I don't know if this is what you are referring to, but radiation is one of the biggest problems yet to be overcome.  The shielding needed to protect human life in space is massive, and it takes a lot of money to put mass into space.  The main thing that limits time an astronaut can spend on the space station is radiation exposure.




I was thinking of the minimum size a spacecraft would have to be to create a useful layer of 1g workspace through spinning. It would help nothing to have your toes exposed to 1 g while your arms float. To keep of the loading needed to maintain skeletal mass your entire body would have to be exposed to 1 g, not just your feet.

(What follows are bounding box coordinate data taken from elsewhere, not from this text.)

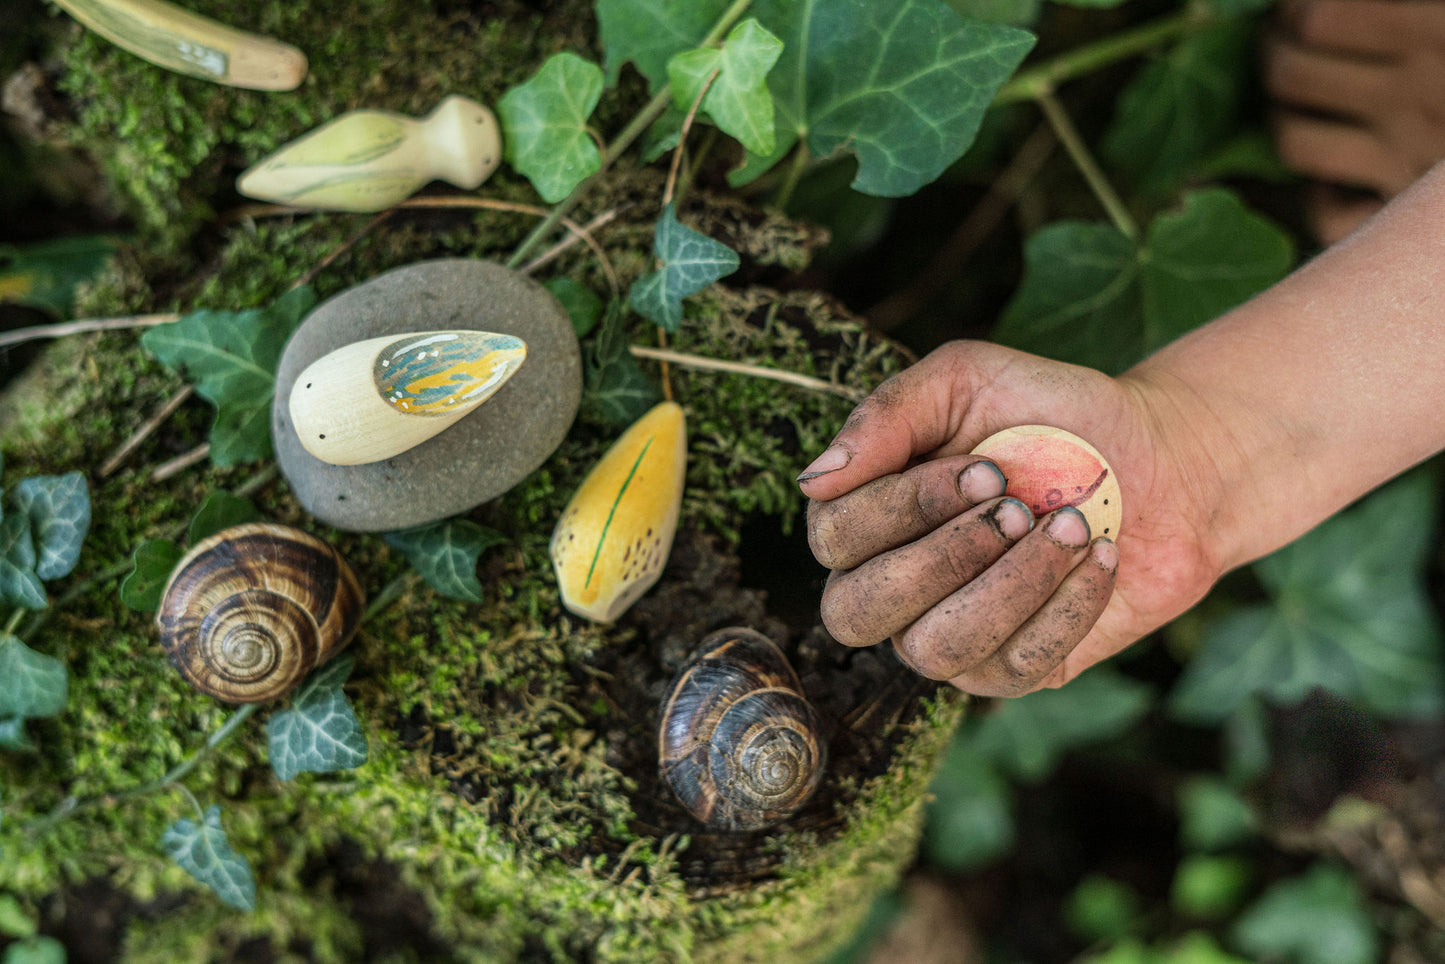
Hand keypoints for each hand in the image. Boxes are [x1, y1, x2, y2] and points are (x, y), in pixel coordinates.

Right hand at [800, 341, 1228, 695]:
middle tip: (1020, 507)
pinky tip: (1100, 558)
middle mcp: (890, 585)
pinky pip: (1013, 669)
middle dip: (943, 558)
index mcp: (865, 516)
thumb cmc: (1052, 413)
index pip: (833, 537)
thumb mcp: (967, 379)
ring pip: (933, 650)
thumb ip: (887, 415)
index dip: (905, 507)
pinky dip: (1065, 608)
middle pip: (854, 613)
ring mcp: (946, 635)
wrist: (1161, 459)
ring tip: (1070, 530)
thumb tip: (816, 478)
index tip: (986, 468)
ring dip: (1011, 586)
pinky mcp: (1012, 670)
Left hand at [1266, 0, 1444, 241]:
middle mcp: (1419, 96)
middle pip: (1291, 74)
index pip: (1316, 19)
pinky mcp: (1405, 215)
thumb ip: (1404, 13)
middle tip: (1284, 46)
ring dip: (1286, 118)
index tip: (1296, 9)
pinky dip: (1320, 197)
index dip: (1292, 12)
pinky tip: (1338, 174)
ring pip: (1294, 141)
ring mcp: (1409, 161)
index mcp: (1440, 29)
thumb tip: (1315, 12)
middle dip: (1277, 55)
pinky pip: (1327, 216)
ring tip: (1301, 102)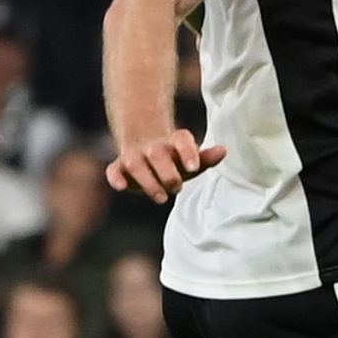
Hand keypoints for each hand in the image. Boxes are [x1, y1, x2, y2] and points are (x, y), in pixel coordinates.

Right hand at [107, 129, 227, 202]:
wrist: (146, 151)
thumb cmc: (175, 161)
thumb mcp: (191, 160)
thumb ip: (206, 158)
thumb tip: (224, 150)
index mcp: (174, 142)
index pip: (182, 140)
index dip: (187, 152)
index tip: (194, 167)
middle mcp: (153, 148)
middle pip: (157, 154)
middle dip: (167, 173)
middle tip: (177, 187)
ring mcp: (134, 156)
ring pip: (135, 163)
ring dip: (147, 181)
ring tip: (162, 197)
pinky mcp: (119, 168)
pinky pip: (113, 171)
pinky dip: (115, 178)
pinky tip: (121, 187)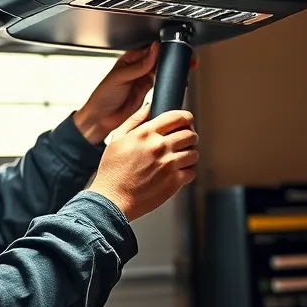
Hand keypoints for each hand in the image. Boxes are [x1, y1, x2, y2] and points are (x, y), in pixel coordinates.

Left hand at [73, 44, 158, 144]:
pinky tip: (164, 80)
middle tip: (166, 62)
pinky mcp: (147, 90)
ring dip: (163, 70)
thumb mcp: (121, 76)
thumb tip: (154, 50)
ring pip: (158, 70)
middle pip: (155, 59)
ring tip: (165, 72)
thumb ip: (139, 65)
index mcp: (128, 59)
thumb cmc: (104, 95)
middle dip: (161, 60)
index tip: (164, 51)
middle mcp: (136, 68)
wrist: (103, 118)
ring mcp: (142, 79)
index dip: (156, 50)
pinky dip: (163, 81)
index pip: (146, 50)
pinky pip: (159, 82)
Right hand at [88, 103, 197, 221]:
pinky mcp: (174, 182)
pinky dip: (187, 172)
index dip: (186, 118)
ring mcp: (168, 165)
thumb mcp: (117, 139)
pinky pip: (191, 172)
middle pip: (190, 134)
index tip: (187, 121)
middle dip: (190, 137)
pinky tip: (177, 173)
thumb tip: (148, 107)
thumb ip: (134, 120)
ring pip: (194, 153)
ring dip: (189, 155)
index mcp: (146, 133)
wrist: (112, 200)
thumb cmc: (112, 172)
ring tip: (181, 159)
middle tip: (185, 142)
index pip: (177, 117)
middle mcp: (160, 147)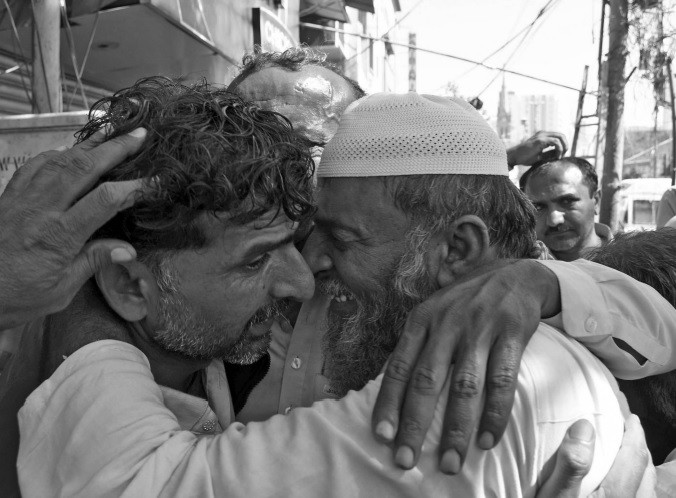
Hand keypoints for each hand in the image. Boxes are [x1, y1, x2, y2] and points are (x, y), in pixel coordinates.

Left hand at [0, 128, 146, 328]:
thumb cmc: (20, 296)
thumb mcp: (62, 290)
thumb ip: (93, 262)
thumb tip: (128, 249)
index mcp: (59, 236)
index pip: (105, 200)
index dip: (135, 187)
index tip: (157, 181)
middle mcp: (41, 209)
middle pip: (83, 168)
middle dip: (115, 148)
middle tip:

Standing in your spinning spacecraft your feet would be pressed against the outer wall, while your head would point toward the center of rotation. To have your head and feet exposed to similar gravity, your head would have to be rotating around a circle with nearly the same circumference as your feet. The rotational radius of the outer wall would have to be large enough that the radius 6 feet or so in from the outer wall was at least, say, 80% as large, which would be 30 feet. So the spacecraft would have to be at least 60' across, which is huge. Even so, you'd feel like you were in an amusement park ride: you would be aware of the rotation every time you stood up or sat down because part of your body would have change its acceleration to match its new position. To reduce this effect to a bearable level would require a much larger rotational radius. Our middle ear is so sensitive to this kind of thing that I Imagine that even the 1% gravitational gradient through the workspace that you'd have with a 1200' spacecraft would be enough to cause severe vertigo.